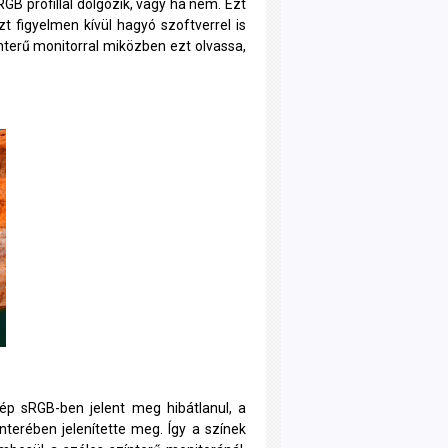
GB profillal dolgozik, vagy ha nem. Ezt
zt figyelmen kívül hagyó szoftverrel is
nterű monitorral miközben ezt olvassa,
ép sRGB-ben jelent meg hibátlanul, a
ínterében jelenítette meg. Így a színek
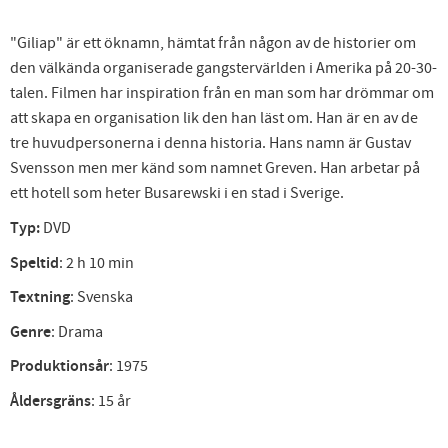
"Giliap" är ett öknamn, hämtat från någon av de historier om
den välkända organiserade gangstervärlden i Amerika på 20-30-
talen. Filmen har inspiration från en man som har drömmar om
att skapa en organisation lik den han läst om. Han är en av de
tre huvudpersonerna i denna historia. Hans namn är Gustav
Svensson men mer känd som namnet Greven. Han arbetar på
ett hotell som heter Busarewski i en stad i Sverige.
Typ:
DVD
Speltid
: 2 h 10 min
Textning
: Svenska
Genre
: Drama
Produktionsår
: 1975
Åldersgräns
: 15 år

Task objective
Output all of the lines above verbatim, leaving out the pictures.

Output below
GB profillal dolgozik, vagy ha nem. Ezt
zt figyelmen kívül hagyó szoftverrel is
nterű monitorral miközben ezt olvassa,
ép sRGB-ben jelent meg hibátlanul, a
ínterében jelenítette meg. Így a színek
"Giliap" är ett öknamn, hämtat från någon av de historier om
den välkända organiserade gangstervärlden i Amerika på 20-30-
talen. Filmen har inspiration från en man som har drömmar om
att skapa en organisation lik den han läst om. Han är en av de
tre huvudpersonerna i denna historia. Hans namn är Gustav
Svensson men mer känd som namnet Greven. Han arbetar på
ett hotell som heter Busarewski i en stad i Sverige.
Typ:
DVD
Speltid
: 2 h 10 min
Textning
: Svenska
Genre
: Drama
Produktionsår
: 1975
Åldersgräns
: 15 år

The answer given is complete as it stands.